Ingmar Bergman

(Uppsala, 1918 - Fårö, 2007

"Bergman è il cineasta dell'istante. La sua macchina da presa cerca una sola cosa: cogliere il momento presente in ciò che esso ha di più fugace e approfondirlo per dargli valore d'eternità ". Jean-Luc Godard           

La profondità metafisica della poetica bergmaniana, quale intreccio di espressionismo e realismo, si nutre in parte dell'esperienza del naturalismo svedese (in particolare l'opera di Victor Sjöström) e del «realismo poetico» francese.

L'essere è il centro di tutta la sua speculazione filosofica e narrativa, l'intensità della rappresentazione affiora attraverso una macchina da presa che scruta gesti e volti; primi piani che divengono specchi dell'anima, in una trasparenza negata talvolta da una parola che ne racconta la corruzione. Un'arte di disvelamento, tra paesaggi scarnificati e atmosfere rarefatte, e di una crisi sempre in atto.

Da un'opera come Monica e il desiderio (Sommaren med Monika, 1952): la brevità di un'estate diviene metafora di una storia d'amore ribelle alle convenzioni sociali, tra illusione e amarezza, alla grande notorietà de Il Settimo sigillo (Det sjunde inseglet, 1956). Film religioso, sul silenzio di Dio (che non si manifesta mentre il mondo manifesta il male in suo nome) e su quella Santità di cui l'uomo è portatore, secondo Bergman.

Il successivo Il posto delle fragole (Smultronstället, 1957) rappresenta l'infanzia. Victor Sjöström incarna Isak Borg, la sua nostalgia e conversione: tentare, alla fine dell'esistenza, di sottrarsi alla propria maschera; un'unica giornata capace di ripercorrere un'intera vita, tra incubi, vita presente che scorre e ricordi.

Seppur negata più volte dallo stesso regista, segue la cosiddetta trilogia religiosa: da Come in uno specchio (Sasom i en spegel, 1961) a Luci d'inverno (Nattvardsgästerna, 1962) fino a Il silenzio (Tystnaden1963). Vedere Dio in Come in uno specchio significa un'allucinazione: una porta dischiusa, "ma il Dio che è entrato era solo un ragno dal viso ripugnante e gelido". Le luci d'inverno dell'omonimo film rivelano l'intensità dei volti, e rappresentano lo scopo e l'amore in un'opera di smarrimento religioso di un pastore abbandonato dalla fede. Il terzo film, quasi privo di dialoghi, sancisce il definitivo "silenzio di Dio", tramite il viaggio di due sorelle e del figlio di una di queste in una terra sulle soglie della guerra.
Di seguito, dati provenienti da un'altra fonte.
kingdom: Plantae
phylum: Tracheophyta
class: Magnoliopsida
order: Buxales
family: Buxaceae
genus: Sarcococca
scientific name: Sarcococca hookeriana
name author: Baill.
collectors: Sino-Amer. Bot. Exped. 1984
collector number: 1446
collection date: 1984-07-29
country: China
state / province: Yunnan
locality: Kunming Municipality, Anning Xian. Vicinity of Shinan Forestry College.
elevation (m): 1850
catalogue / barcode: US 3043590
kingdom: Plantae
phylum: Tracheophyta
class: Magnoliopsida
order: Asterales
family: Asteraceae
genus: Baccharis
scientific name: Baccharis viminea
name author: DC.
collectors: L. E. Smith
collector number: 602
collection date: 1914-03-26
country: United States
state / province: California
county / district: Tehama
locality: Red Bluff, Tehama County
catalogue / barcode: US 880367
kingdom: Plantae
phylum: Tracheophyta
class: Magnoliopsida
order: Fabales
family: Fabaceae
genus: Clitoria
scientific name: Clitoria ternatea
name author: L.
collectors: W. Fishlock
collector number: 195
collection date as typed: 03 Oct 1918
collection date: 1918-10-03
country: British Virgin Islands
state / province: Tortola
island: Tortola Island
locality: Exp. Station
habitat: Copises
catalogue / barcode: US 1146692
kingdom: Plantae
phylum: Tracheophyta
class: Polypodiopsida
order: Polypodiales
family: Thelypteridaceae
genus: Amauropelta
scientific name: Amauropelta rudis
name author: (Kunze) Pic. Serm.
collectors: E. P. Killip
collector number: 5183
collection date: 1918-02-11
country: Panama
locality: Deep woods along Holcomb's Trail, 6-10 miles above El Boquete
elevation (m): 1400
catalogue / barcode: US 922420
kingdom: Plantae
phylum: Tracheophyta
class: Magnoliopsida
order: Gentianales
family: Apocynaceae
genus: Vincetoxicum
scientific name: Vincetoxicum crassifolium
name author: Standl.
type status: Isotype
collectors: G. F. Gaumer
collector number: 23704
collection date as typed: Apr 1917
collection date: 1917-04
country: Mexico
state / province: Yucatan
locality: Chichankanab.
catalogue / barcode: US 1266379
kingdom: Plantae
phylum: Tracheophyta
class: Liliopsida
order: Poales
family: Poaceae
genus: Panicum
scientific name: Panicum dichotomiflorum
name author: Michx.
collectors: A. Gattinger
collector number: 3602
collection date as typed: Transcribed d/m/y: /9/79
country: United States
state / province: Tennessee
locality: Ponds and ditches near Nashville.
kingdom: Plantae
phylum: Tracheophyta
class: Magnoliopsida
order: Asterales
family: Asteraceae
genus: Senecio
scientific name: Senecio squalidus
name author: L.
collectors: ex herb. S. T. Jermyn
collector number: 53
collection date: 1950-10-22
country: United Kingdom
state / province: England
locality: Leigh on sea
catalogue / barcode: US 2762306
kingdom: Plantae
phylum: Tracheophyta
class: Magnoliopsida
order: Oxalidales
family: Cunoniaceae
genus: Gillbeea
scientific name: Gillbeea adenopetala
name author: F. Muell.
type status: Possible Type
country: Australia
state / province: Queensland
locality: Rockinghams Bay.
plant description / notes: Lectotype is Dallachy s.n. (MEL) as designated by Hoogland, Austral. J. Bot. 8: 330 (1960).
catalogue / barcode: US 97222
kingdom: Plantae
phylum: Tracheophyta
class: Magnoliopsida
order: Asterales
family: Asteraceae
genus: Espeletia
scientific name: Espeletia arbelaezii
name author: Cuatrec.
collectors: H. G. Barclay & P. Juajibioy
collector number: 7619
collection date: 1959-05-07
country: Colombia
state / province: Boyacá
Persona (id., 1966), dal latino maschera, è una complessa metafora sul ruolo dell'artista. Film fortemente sperimentale, a partire dalle tecniche di montaggio, racconta il dramma del doppio, quello di una crisi che diventa mutismo e rifugge la maschera che la vita impone di recitare.

Dopo Il Volto (Ansiktet, 1958), anche Il rito (Riterna, 1969) rivendica un'arte "libera, impudica e irresponsabile" (I.Bergman) attraverso un'opera che diventa rappresentazione di tale atto eversivo, alla fine quasi una sorta di cerimoniale, di rito violentemente erotico contro un giudice e censore.

Sono anni fondamentali per Bergman, verso quell'essenzialità di stile e di sintesi formale che lo condurranno a Sussurri e grida (Vinskningar och rop, 1973). Le ultime ore di vita di una donna nella vecchia casa di famiglia, il mistero della vita e della morte nel momento della sua accettazione.

Infine il grande affresco storico e autobiografico di Fanny e Alexander (Fanny och Alexander, 1982), magistrale ricapitolazione della sua vita e della sua arte.